At the weekend, I attended a friend’s Sikh wedding. I spent a beautiful couple of days filled with love and laughter among good people. Everything worked so smoothly. Back home this evening I talked to Karaj, Shona and Serena about my observations and about the warmth, hospitality, faith, pride and respect of the people I met:
- As soon as we arrived at the house I was invited to sit down and have some lunch. Chiran introduced me to Satwant, a Kenyan Sikh with great presence. He was quiet yet powerful. The food was delicious and I felt right at home as I watched the Sikhs around me greet each other in ways which are so familiar to me.
- The evening continued in the main garden. The women prepared the food and served. The men congregated outside, chatted and drank. It quickly became apparent to me that every member of the family was imbued with the spirit of hospitality which is characteristic of Indian culture.
- The women were having a different night to the men. There was a definite split between the sexes; a natural partition which allowed each group to do what they do best. The men talked and had fun; while the women cooked, served and had fun. It was the women who started the dancing off with a ceremony of their own. It brought light to the occasion. I watched how much the older women enjoyed it all, throwing themselves into a tradition with which they were so familiar. By the end, the men and women were all dancing together, as the joy of the day reached its peak.

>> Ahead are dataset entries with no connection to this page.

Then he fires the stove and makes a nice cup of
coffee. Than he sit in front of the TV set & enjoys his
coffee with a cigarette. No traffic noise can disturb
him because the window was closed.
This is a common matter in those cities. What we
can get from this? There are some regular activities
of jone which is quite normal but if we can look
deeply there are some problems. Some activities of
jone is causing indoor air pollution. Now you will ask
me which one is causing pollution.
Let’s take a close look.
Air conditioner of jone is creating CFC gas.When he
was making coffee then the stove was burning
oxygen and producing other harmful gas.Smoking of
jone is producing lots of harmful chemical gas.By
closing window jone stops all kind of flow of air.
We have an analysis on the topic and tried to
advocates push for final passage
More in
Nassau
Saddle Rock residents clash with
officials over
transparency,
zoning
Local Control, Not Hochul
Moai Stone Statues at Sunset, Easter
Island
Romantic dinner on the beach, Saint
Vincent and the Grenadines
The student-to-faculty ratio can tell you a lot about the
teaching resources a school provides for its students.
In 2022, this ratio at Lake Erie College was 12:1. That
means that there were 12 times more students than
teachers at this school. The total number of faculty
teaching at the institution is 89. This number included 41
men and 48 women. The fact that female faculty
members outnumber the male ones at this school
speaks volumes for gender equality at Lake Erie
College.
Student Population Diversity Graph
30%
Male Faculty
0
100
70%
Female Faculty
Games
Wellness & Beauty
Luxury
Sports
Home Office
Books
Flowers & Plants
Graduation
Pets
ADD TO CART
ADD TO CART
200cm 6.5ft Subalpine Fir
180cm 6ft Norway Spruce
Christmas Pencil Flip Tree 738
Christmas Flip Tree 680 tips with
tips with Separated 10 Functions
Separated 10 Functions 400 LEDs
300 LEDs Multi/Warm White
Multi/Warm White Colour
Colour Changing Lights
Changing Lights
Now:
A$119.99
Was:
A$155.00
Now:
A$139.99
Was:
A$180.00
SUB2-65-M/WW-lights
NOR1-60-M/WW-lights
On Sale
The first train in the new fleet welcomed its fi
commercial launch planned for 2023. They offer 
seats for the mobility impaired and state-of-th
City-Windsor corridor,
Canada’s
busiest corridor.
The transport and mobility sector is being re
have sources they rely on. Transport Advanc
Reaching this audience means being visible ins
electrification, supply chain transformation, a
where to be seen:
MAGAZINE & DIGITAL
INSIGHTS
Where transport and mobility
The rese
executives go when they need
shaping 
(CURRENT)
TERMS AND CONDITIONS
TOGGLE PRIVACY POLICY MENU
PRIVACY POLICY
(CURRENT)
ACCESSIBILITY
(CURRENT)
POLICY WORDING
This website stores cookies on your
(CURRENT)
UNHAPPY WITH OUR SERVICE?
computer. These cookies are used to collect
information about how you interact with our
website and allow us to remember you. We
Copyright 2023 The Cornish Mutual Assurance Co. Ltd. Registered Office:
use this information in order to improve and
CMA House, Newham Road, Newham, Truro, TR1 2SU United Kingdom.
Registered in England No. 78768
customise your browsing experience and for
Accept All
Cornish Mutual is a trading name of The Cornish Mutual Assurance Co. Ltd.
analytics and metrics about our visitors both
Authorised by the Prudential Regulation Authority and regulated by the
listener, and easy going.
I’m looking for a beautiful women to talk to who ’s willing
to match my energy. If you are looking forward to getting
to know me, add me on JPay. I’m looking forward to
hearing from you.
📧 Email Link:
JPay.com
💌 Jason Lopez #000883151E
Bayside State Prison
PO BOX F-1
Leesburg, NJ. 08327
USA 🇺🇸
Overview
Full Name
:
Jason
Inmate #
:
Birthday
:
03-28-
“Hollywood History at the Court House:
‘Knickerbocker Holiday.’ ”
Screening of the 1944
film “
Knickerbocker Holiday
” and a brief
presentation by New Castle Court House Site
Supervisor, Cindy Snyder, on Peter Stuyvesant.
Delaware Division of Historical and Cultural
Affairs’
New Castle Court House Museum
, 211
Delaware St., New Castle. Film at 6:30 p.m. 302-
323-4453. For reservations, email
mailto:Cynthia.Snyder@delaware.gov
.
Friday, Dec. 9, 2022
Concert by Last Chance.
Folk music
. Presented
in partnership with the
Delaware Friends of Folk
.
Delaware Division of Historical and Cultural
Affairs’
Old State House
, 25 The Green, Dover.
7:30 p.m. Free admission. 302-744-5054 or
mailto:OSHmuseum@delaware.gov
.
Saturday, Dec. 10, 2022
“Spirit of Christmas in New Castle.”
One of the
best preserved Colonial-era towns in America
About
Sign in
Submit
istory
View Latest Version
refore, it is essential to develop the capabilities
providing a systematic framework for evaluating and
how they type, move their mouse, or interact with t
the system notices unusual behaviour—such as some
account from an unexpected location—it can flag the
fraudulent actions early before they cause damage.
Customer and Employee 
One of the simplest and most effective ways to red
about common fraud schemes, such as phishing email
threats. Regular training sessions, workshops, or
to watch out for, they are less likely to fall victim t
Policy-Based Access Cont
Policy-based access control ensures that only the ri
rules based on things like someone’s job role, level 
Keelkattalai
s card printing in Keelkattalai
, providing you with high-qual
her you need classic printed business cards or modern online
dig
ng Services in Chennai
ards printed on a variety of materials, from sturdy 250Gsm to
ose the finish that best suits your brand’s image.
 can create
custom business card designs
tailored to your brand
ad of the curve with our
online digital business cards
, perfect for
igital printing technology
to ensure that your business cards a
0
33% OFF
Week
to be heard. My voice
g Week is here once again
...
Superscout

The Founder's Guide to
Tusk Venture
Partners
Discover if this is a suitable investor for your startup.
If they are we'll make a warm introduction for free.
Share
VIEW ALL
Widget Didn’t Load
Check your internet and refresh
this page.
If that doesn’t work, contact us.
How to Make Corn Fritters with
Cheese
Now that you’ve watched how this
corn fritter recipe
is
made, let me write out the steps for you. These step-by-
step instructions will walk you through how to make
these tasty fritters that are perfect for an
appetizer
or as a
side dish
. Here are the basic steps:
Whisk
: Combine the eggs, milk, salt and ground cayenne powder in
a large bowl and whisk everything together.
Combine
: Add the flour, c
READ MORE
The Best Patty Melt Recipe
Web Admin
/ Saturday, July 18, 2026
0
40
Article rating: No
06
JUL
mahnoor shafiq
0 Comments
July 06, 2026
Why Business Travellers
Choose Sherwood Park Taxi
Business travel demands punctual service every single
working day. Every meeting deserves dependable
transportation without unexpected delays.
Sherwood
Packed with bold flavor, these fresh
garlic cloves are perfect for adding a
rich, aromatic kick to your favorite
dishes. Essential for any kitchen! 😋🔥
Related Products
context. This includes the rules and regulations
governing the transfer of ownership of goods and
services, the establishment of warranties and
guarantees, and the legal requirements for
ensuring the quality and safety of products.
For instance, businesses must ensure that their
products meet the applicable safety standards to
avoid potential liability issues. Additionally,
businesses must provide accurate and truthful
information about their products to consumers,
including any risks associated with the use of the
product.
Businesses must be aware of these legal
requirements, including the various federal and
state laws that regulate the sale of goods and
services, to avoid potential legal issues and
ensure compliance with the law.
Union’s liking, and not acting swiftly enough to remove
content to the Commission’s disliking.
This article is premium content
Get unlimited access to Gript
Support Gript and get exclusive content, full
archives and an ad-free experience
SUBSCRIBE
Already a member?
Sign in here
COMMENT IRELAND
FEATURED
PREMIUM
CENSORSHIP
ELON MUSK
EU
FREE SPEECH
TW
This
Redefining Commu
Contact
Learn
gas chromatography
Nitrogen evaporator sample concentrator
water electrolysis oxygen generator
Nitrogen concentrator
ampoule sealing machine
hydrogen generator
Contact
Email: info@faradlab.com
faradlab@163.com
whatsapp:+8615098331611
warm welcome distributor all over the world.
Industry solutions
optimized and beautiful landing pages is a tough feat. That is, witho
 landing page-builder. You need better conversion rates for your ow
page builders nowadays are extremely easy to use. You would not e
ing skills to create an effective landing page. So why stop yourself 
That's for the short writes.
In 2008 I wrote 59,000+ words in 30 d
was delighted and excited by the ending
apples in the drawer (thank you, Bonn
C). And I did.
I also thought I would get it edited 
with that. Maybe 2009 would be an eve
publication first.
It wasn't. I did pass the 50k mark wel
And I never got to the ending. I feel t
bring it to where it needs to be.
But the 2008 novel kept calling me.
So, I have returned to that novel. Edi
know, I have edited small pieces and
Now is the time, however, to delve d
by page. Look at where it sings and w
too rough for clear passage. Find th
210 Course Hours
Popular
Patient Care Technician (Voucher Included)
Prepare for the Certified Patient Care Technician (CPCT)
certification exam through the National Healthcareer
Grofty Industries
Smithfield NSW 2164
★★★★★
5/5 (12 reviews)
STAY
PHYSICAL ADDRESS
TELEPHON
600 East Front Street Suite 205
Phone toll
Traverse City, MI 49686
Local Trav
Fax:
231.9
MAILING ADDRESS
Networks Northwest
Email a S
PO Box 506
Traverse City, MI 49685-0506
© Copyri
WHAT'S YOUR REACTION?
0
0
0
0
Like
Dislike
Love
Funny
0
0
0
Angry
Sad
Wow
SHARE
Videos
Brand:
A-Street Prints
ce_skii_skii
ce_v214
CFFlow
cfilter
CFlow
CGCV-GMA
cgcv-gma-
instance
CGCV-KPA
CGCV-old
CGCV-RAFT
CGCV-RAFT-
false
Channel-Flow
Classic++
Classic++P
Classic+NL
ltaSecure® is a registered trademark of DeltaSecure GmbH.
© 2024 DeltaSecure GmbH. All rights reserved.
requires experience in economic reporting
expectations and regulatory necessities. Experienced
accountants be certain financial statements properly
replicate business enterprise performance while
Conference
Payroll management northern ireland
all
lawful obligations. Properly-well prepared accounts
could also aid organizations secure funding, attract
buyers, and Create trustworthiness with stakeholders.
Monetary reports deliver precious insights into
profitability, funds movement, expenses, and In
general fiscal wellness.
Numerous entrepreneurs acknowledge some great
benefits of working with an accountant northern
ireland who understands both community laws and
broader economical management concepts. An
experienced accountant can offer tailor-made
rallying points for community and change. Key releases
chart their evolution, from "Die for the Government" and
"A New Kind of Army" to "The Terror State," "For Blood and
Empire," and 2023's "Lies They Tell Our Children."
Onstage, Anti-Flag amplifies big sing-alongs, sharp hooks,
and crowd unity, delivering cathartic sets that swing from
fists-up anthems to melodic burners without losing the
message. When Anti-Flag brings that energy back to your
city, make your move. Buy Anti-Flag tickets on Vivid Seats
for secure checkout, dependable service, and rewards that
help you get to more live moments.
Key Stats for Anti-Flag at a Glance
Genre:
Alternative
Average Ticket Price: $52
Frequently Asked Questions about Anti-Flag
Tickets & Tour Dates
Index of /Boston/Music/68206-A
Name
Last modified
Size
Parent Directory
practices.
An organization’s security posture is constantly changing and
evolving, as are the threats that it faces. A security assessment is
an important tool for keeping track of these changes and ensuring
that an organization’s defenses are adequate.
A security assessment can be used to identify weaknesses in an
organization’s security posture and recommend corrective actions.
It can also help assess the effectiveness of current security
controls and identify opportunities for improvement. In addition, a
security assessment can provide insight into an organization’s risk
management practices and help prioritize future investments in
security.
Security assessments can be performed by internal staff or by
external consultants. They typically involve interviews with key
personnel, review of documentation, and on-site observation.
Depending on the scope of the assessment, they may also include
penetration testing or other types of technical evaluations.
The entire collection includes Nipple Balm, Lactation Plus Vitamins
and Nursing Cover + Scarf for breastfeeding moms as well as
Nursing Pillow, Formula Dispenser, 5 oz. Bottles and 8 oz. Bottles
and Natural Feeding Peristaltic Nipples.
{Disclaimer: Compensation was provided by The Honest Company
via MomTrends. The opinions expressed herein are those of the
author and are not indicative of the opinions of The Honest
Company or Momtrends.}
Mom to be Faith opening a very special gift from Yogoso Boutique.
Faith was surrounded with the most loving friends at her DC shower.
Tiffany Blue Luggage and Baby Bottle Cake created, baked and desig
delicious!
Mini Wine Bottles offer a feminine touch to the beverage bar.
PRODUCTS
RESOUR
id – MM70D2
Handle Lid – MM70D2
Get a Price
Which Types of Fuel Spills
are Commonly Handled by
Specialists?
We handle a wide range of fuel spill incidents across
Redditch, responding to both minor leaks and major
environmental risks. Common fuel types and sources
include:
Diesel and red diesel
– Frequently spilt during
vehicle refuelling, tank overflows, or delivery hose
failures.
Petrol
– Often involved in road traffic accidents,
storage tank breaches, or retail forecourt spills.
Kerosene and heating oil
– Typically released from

- At the reception the next day, people milled around, chatting with each other before the bride and groom were welcomed ceremoniously into the main room. I was in admiration of what I saw. The men were proud, the women beautiful, and I felt welcomed and at home.
- The men I have talked to this weekend have all had an air of humility about them. Even when Satwant told me tonight he knows everything, there was humility about his statement. He was merely telling me how it is rather than showing off. He has no need to show off. He is the best man at his job and is respected by all who know him. When I asked him how he knows so much, he simply said: ‘I just talk to my customers.’
- Later, I sat for a while with an older man called Gundip. He told me that, ‘If you are good to people they cannot help but be good back.‘ He also talked to me about the five aspects of relationships: Trust, Tolerance, Acceptance, Togetherness, Respect.
I shared my learning points with Karaj, Shona and Serena:
- My friends choose a more positive route through conversations and situations. I seem to have a door to a negative path which is always open to me.
- I am better off being myself. When I try to be someone else I fuck it up. Be myself and be happy with that.
- Go along with the behaviour of others and keep my own integrity to myself. Satwant does exactly this. Chiran told me that because he doesn’t drink and all his colleagues and friends are big whiskey drinkers, he drinks coke diluted with water because it looks like whiskey and they leave him alone.
- I see now what Karaj has been saying to the likes of Simran, Dev and Priya. They have no pride and no idea how to serve and be hospitable. I have learnt more about the hospitality of Indian culture from 50 hours in Leeds than I have from 3½ years in the company of the Sikhs at the house.